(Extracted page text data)

━━━━━━

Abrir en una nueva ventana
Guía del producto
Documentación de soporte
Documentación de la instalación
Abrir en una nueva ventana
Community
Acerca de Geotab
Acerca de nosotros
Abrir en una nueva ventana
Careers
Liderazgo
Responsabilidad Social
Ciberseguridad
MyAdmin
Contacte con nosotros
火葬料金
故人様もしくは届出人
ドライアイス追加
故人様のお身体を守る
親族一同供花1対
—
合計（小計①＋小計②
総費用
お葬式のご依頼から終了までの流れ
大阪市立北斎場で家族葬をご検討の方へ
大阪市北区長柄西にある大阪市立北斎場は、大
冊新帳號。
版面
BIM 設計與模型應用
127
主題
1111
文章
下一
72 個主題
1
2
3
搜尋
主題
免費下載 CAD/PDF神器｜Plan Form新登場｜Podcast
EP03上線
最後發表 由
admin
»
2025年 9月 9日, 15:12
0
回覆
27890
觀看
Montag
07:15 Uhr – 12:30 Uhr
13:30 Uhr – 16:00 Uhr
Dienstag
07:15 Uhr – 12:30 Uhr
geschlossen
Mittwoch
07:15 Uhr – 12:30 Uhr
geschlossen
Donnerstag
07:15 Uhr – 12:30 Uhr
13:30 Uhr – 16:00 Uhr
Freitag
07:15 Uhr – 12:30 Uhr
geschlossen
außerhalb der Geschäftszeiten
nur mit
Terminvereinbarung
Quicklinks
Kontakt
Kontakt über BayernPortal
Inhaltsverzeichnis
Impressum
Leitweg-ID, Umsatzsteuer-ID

━━━━━━

(What you should do)
From the data above, copy each line exactly.

(Exercise solution)
Abrir en una nueva ventana
Guía del producto
Documentación de soporte
Documentación de la instalación
Abrir en una nueva ventana
Community
Acerca de Geotab
Acerca de nosotros
Abrir en una nueva ventana
Careers
Liderazgo
Responsabilidad Social
Ciberseguridad
MyAdmin
Contacte con nosotros
火葬料金
故人様もしくは届出人
ドライアイス追加
故人様のお身体を守る
親族一同供花1対
—
合計（小計①＋小計②
総費用
お葬式のご依頼から終了までの流れ
大阪市立北斎場で家族葬をご検討の方へ
大阪市北区長柄西にある大阪市立北斎場は、大
冊新帳號。
版面
BIM 設計與模型應用
127
主題
1111
文章
下一
72 個主題
1
2
3
搜尋
主題
免費下載 CAD/PDF神器｜Plan Form新登場｜Podcast
EP03上線
最後發表 由
admin
»
2025年 9月 9日, 15:12
0
回覆
27890
觀看
Montag
07:15 Uhr – 12:30 Uhr
13:30 Uhr – 16:00 Uhr
Dienstag
07:15 Uhr – 12:30 Uhr
geschlossen
Mittwoch
07:15 Uhr – 12:30 Uhr
geschlossen
Donnerstag
07:15 Uhr – 12:30 Uhr
13:30 Uhr – 16:00 Uhr
Freitag
07:15 Uhr – 12:30 Uhr
geschlossen
außerhalb der Geschäftszeiten
nur mit
Terminvereinbarung
Quicklinks
Kontakt
Kontakt über BayernPortal
Inhaltsverzeichnis
Impressum
Leitweg-ID, Umsatzsteuer-ID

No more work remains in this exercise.